§ **Your task**
Could you set down exactly the lines in the records below between the line holding "of human urothelial" and the line holding "shows no protein", inclusive?

[Stored records]
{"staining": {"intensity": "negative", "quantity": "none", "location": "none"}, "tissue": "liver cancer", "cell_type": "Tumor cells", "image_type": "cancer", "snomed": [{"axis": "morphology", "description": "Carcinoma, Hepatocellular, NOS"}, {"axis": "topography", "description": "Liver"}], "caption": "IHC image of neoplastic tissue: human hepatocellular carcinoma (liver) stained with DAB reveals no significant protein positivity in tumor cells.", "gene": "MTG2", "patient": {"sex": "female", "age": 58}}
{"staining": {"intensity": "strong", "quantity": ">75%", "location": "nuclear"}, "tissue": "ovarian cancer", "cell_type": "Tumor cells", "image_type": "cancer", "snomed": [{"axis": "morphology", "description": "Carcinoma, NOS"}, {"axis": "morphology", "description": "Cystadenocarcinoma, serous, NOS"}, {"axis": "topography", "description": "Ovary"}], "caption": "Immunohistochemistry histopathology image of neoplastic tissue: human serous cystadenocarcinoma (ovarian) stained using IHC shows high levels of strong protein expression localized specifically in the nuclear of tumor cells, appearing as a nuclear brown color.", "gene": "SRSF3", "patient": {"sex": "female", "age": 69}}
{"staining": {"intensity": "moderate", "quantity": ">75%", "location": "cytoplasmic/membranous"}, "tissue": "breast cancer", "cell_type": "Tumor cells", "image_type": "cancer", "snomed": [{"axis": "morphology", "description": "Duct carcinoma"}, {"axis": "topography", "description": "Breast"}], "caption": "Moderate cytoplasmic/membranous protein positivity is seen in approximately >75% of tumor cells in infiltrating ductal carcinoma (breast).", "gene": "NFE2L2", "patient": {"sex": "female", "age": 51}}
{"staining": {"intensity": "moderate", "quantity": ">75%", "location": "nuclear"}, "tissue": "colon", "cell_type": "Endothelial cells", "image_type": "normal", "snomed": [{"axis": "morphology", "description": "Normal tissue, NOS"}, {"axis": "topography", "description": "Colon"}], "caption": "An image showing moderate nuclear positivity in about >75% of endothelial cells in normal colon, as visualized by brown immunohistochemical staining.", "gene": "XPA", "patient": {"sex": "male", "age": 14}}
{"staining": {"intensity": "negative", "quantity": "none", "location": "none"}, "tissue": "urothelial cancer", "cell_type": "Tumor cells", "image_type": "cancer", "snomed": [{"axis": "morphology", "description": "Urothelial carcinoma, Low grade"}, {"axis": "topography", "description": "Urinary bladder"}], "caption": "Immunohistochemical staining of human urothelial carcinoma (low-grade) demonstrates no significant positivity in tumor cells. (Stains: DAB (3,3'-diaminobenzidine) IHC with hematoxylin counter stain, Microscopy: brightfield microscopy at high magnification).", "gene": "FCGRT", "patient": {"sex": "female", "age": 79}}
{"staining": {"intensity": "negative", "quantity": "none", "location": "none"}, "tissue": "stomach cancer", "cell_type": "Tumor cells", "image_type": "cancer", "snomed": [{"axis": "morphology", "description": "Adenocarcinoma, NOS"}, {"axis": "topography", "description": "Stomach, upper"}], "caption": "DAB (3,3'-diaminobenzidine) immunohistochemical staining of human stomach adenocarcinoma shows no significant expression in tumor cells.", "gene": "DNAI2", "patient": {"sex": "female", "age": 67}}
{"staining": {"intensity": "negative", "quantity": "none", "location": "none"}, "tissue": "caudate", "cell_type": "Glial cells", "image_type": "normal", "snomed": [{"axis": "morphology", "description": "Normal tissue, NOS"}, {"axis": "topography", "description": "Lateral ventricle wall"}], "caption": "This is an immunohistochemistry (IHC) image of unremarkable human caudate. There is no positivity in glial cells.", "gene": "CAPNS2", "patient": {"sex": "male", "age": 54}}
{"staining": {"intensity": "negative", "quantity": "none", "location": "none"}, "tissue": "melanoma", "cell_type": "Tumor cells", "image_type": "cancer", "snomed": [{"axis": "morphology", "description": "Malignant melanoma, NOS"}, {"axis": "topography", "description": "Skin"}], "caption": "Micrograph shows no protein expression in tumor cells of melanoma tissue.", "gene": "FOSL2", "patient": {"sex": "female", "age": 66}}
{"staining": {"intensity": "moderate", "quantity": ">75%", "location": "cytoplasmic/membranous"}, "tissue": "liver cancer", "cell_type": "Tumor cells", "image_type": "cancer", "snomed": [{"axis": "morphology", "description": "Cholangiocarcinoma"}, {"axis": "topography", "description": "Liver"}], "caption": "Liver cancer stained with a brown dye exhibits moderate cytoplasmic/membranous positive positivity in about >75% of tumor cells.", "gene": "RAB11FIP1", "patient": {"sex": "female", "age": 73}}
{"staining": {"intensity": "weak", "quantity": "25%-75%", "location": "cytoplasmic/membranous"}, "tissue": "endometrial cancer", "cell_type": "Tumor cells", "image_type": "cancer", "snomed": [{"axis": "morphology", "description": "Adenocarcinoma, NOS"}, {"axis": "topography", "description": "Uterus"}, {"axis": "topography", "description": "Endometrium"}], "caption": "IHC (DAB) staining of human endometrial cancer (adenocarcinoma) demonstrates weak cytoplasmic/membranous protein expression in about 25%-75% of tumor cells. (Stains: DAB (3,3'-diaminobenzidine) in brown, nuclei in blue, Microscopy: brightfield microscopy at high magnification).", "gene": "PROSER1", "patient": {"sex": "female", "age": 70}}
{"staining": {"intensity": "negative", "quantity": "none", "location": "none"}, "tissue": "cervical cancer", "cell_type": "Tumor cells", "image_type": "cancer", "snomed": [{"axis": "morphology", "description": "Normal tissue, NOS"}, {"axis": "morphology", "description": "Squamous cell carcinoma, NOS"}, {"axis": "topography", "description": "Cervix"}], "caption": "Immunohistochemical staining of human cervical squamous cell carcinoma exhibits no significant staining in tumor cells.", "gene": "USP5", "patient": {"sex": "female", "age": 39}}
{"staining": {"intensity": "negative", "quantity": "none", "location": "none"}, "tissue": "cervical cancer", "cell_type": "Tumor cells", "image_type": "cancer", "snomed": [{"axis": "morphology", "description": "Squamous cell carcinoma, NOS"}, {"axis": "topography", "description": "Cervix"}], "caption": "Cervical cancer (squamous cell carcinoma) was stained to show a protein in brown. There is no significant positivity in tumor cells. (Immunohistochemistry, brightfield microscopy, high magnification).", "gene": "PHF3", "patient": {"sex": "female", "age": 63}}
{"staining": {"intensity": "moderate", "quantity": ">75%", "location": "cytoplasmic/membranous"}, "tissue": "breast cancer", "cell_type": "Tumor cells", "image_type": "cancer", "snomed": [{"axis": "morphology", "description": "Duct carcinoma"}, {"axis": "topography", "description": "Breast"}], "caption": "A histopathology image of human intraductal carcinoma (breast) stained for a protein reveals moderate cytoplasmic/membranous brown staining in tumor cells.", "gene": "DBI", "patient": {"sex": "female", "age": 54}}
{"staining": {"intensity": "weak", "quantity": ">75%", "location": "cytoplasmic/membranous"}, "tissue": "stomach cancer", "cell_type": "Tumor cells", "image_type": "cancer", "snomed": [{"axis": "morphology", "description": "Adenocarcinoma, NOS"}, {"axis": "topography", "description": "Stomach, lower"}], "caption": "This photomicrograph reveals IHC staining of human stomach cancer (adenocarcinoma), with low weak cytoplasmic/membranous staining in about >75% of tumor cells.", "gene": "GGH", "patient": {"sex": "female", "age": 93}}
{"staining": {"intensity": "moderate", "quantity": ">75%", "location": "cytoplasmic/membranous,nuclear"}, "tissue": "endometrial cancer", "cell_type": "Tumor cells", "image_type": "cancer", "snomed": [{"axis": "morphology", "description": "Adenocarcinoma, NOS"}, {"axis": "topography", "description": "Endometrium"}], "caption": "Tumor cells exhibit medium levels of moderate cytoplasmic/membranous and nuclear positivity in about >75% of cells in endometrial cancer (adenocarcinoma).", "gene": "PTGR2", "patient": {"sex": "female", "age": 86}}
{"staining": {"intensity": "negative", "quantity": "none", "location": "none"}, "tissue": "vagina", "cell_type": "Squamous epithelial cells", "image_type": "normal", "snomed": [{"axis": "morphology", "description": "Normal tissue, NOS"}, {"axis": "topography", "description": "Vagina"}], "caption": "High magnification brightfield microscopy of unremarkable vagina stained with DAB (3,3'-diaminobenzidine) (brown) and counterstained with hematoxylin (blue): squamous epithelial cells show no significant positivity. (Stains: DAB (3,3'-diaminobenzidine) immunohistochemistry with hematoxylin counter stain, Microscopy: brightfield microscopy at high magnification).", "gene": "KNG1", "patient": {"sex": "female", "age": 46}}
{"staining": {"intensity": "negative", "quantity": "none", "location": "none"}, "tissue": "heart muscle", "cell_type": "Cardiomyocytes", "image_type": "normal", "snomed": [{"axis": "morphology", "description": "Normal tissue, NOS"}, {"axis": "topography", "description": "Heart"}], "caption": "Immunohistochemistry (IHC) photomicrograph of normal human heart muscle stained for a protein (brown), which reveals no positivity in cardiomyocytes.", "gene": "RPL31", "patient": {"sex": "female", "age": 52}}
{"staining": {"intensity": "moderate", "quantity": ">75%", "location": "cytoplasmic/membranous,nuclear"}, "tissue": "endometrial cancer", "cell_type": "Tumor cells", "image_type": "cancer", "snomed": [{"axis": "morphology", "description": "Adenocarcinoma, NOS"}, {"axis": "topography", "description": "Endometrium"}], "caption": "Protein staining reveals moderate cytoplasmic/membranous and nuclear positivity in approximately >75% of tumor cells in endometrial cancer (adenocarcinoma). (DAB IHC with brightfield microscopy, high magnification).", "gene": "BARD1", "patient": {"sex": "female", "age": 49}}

§ **Exercise result**
{"staining": {"intensity": "negative", "quantity": "none", "location": "none"}, "tissue": "urothelial cancer", "cell_type": "Tumor cells", "image_type": "cancer", "snomed": [{"axis": "morphology", "description": "Urothelial carcinoma, Low grade"}, {"axis": "topography", "description": "Urinary bladder"}], "caption": "Immunohistochemical staining of human urothelial carcinoma (low-grade) demonstrates no significant positivity in tumor cells. (Stains: DAB (3,3'-diaminobenzidine) IHC with hematoxylin counter stain, Microscopy: brightfield microscopy at high magnification).", "gene": "FCGRT", "patient": {"sex": "female", "age": 79}}
{"staining": {"intensity": "negative", "quantity": "none", "location": "none"}, "tissue": "stomach cancer", "cell_type": "Tumor cells", "image_type": "cancer", "snomed": [{"axis": "morphology", "description": "Adenocarcinoma, NOS"}, {"axis": "topography", "description": "Stomach, upper"}], "caption": "DAB (3,3'-diaminobenzidine) immunohistochemical staining of human stomach adenocarcinoma shows no significant expression in tumor cells.", "gene": "DNAI2", "patient": {"sex": "female", "age": 67}}
{"staining": {"intensity": "negative", "quantity": "none", "location": "none"}, "tissue": "caudate", "cell_type": "Glial cells", "image_type": "normal", "snomed": [{"axis": "morphology", "description": "Normal tissue, NOS"}, {"axis": "topography", "description": "Lateral ventricle wall"}], "caption": "This is an immunohistochemistry (IHC) image of unremarkable human caudate. There is no positivity in glial cells.", "gene": "CAPNS2", "patient": {"sex": "male", "age": 54}}
{"staining": {"intensity": "negative", "quantity": "none", "location": "none"}, "tissue": "melanoma", "cell_type": "Tumor cells", "image_type": "cancer", "snomed": [{"axis": "morphology", "description": "Malignant melanoma, NOS"}, {"axis": "topography", "description": "Skin"}], "caption": "Micrograph shows no protein expression in tumor cells of melanoma tissue.", "gene": "FOSL2", "patient": {"sex": "female", "age": 66}}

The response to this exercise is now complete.